Sakura duduk memandang hampa. Tidak memilih untuk segera pulang, meski ia sudah beranjak pergi dari rumah ibunya. Pulang ke rumah hanya akan menambah seberapa banyak beban pikirannya, tentang Sasuke juga tentang Itachi yang masih belum bisa ia hadapi. Memilih untuk menuju Kiba pun tak ia ingini. Sai tak ditempat, dan Gaara? Mungkin bukan pilihan yang tepat saat ini meski ia sangat butuh teman bicara. Untuk itu, Sakura memutuskan untuk duduk menunggu di depan pintu utama gedung apertemen Kurenai, kakaknya. Menolak ajakan beberapa penjaga untuk menunggu di lobby utama, Sakura malah memilih duduk menunggu di luar gedung memerhatikan kehadiran Kurenai dalam kekosongan pikiran.

Mungkin, upah tujuh tahun dalam penderitaan adalah akibat dosa karena melawan ucapan ibunya. Hukuman ini begitu menyiksanya.

.

.


NB : Saya akan selesaikan dalam waktu cepat, biar gak selalu muncul ke permukaan. (Itu pun jika keadaan memungkinkan.)

Terimakasih buat yang memberi dukungan. Terimakasih yang menerima dengan tangan terbuka.

Terimakasih telah menjadi bagian yang berharga selama saya menulis fiksi ini yang sudah hampir satu tahunan.

Saya tidak begitu ahli dalam menulis kata untuk mengungkapkan sesuatu. Saya hanya menulis apa yang mungkin saya pikirkan. Seperti yang saya katakan sebelum-sebelumnya. Saya memang tidak menyebut diri saya sebagai seorang penggemar dari anime ini. Saya bahkan tidak begitu peduli dengan anime ini larinya mau kemana dan berakhir seperti apa.

Yang saya tahu, saya hanya harus peduli pada beberapa chara yang saya suka dalam anime ini. Dan meminjam mereka dalam sebuah imajinasi saya. Karena saya rasa saya bisa mempertanggungjawabkan kecocokan mereka dengan kepribadian dalam cerita yang sebenarnya tidak saya buat karena saya memikirkan mereka (Saya sudah ingatkan ini Original Story yang saya remake menggunakan Chara Naruto).

Jadi, karena saya memang bukan penggemarnya anime ini, saya rasa saya memang berhak meminta maaf pada mereka yang mengabadikan diri sebagai sang penggemar-nya.

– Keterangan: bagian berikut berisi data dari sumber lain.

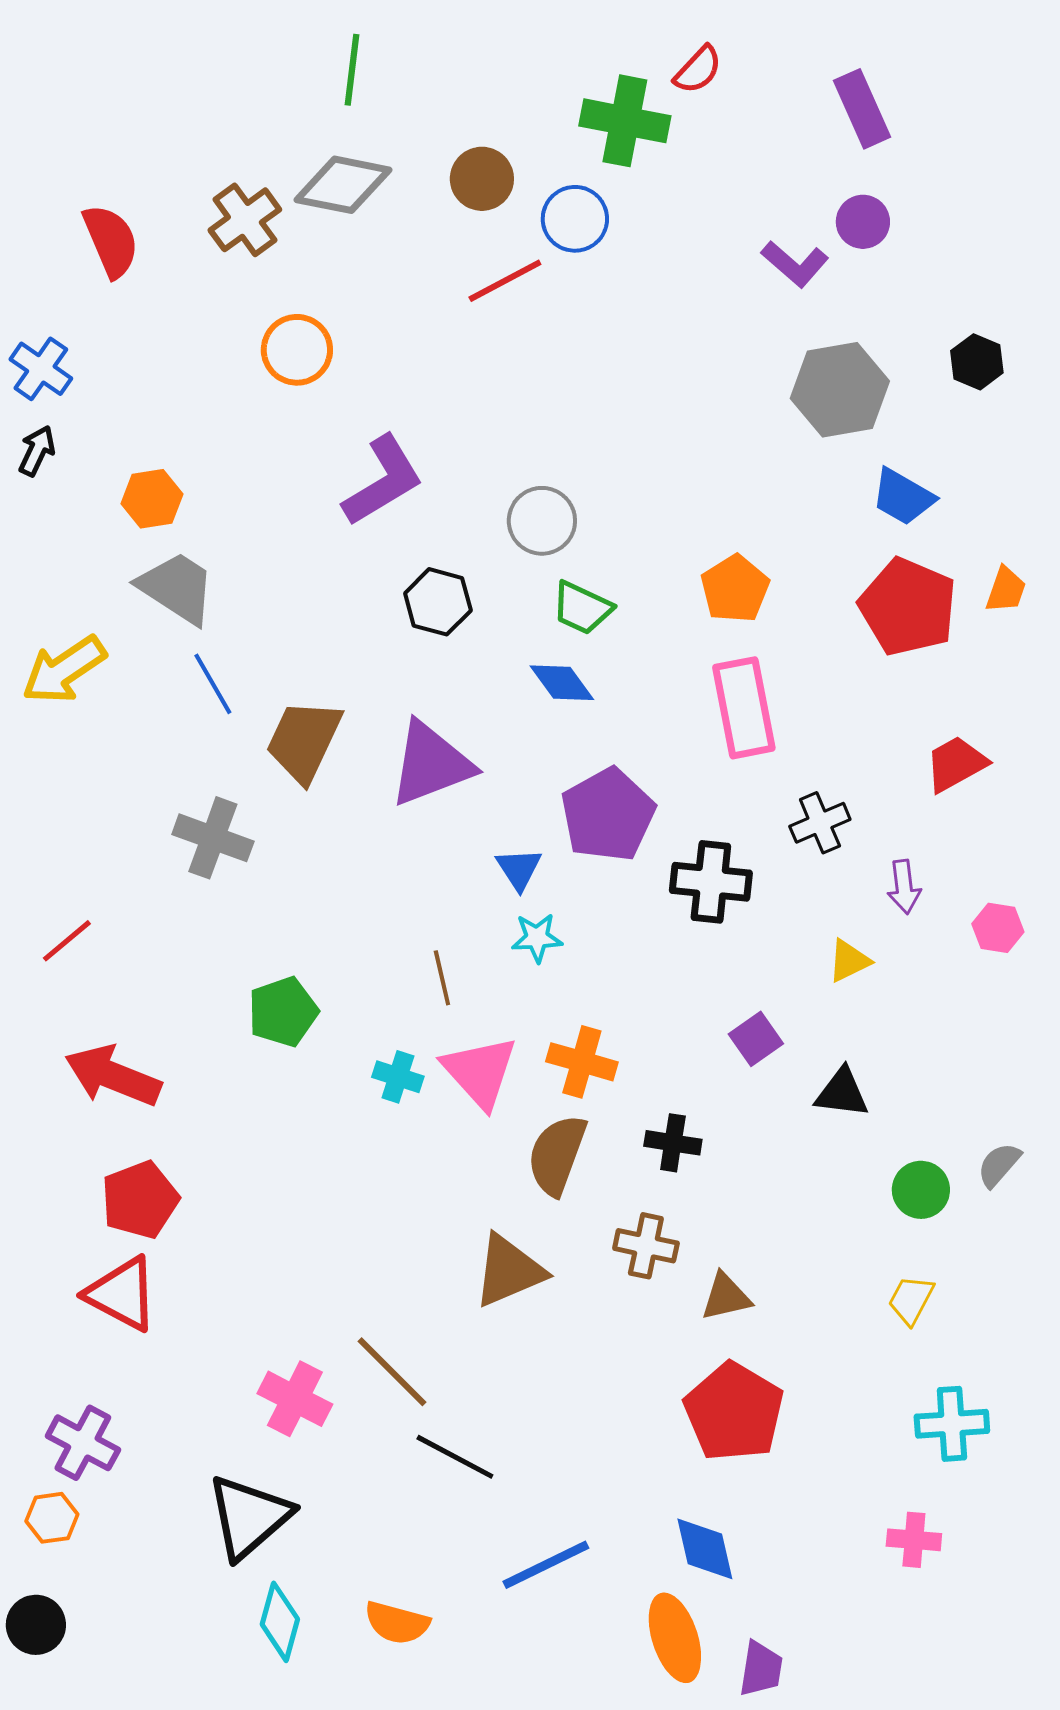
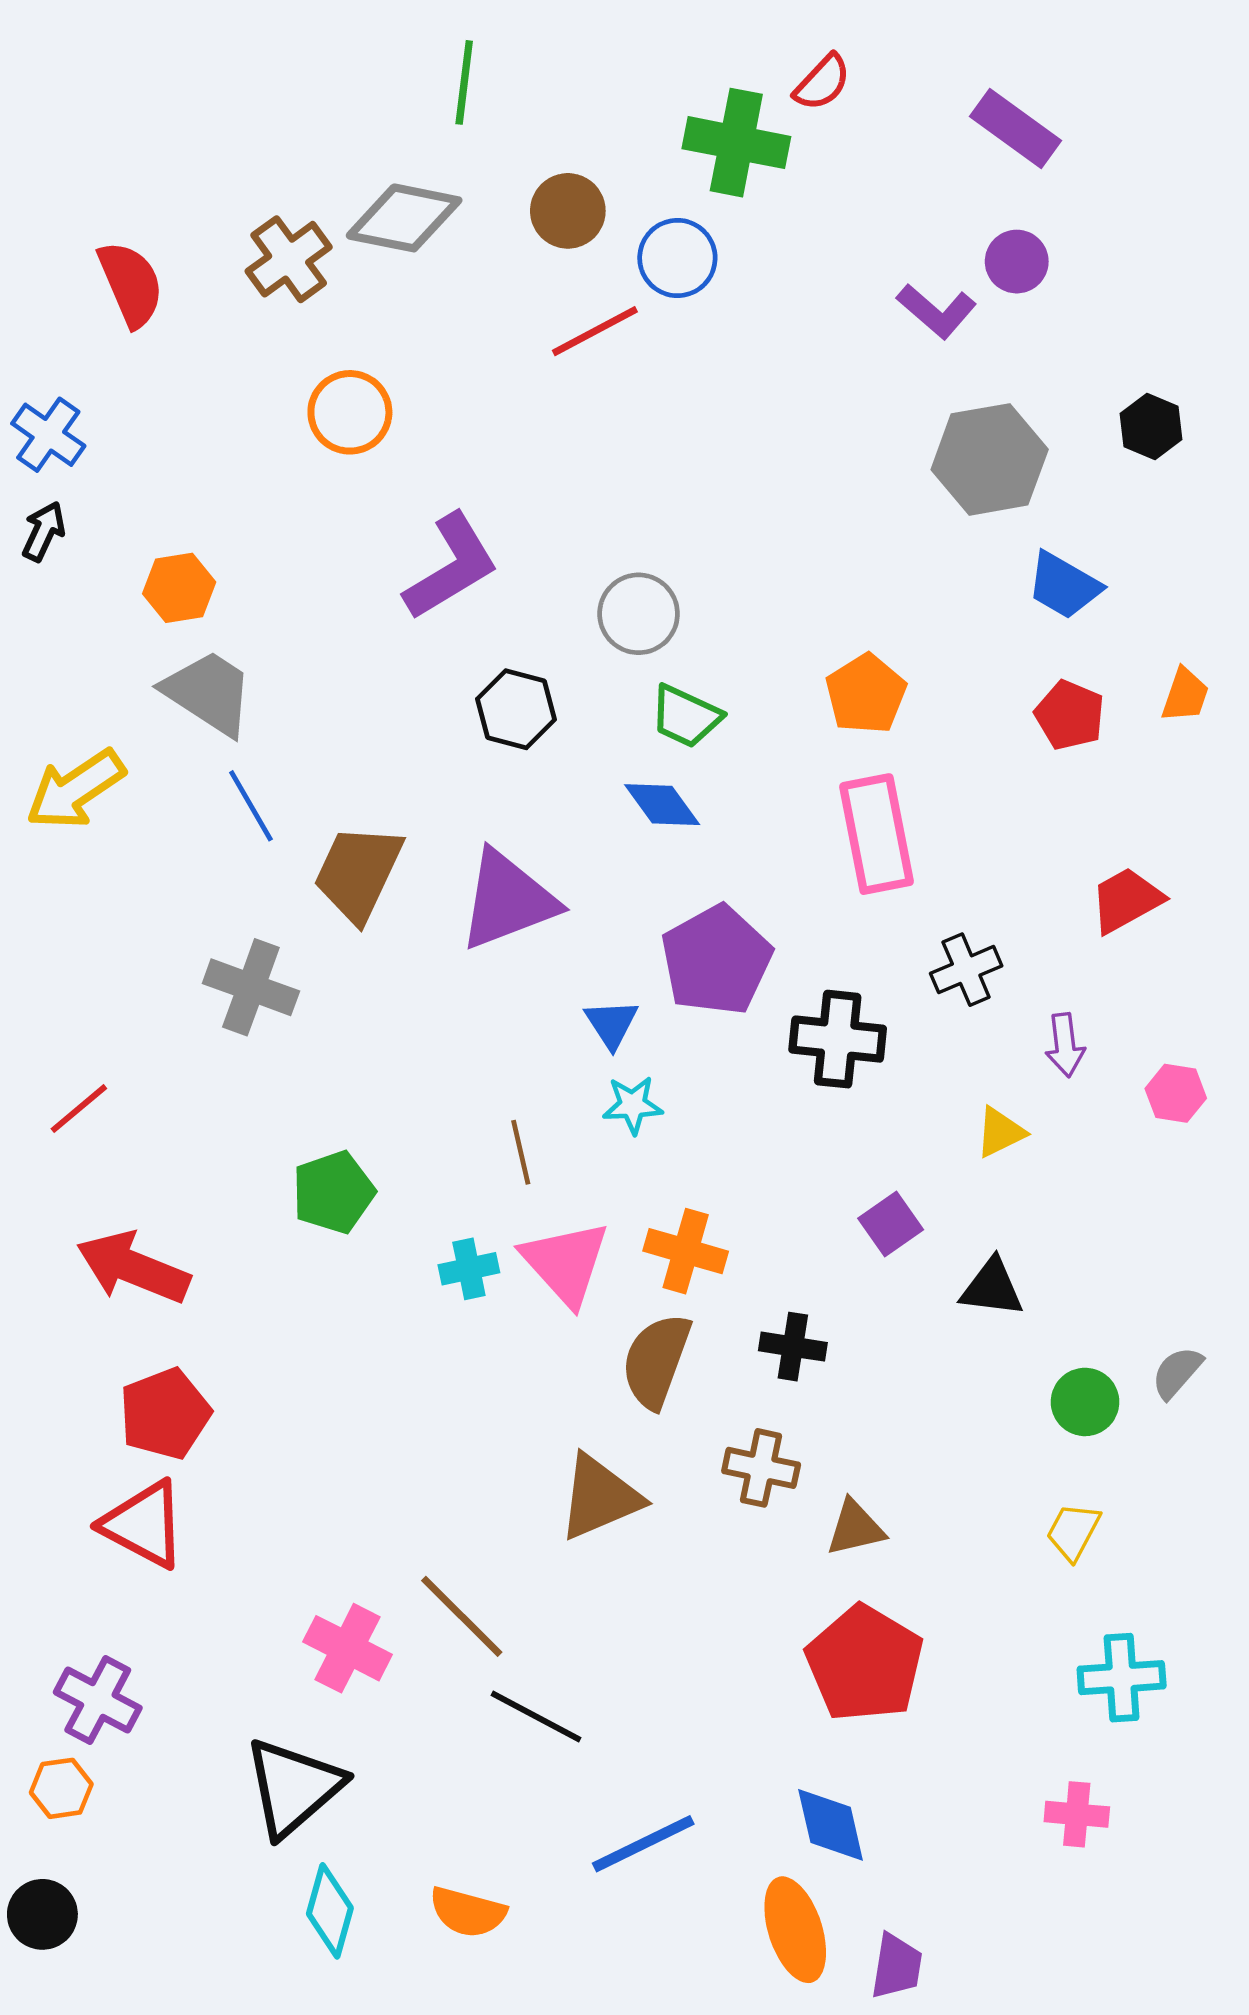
green line: (352, 70) -> (464, 82), moved
purple rectangle: (862, 109) -> (1016, 128), turned -30
red pentagon: (908, 607) -> (1070, 715), size x0.6
cyan cross: (398, 1077) -> (469, 1269), turned -30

Tapi, sesuai tebakan beberapa orang yang sudah review (yang saya simpulkan saja), saya memang berniat buat beberapa cerita lebih banyak lagi dalam fandom ini. Karena saya sudah dapat ijin dari kalian semua di kotak review. Saya akan peringatkan pelan-pelan mulai dari sekarang.

Saya berminat meminjam Chara Female : Haruno Sakura,Yuuhi Kurenai, Senju Tsunade dan Tenten. Jika suatu saat buat fiksi lagi dan mereka adalah kandidat utama sebagai main chara female di setiap fiksi saya di fandom ini. Karena saya tidak berminat dengan chara lain selain mereka. Jadi untuk yang mengakui menyukai mereka, saya sudah peringatkan (minta ijin).

Dan siapapun chara male nya, saya gak begitu peduli.

Dan di akhir, saya benar-benar mengucapkan terimakasih untuk kalian, yang sudah memberi saya kesempatan.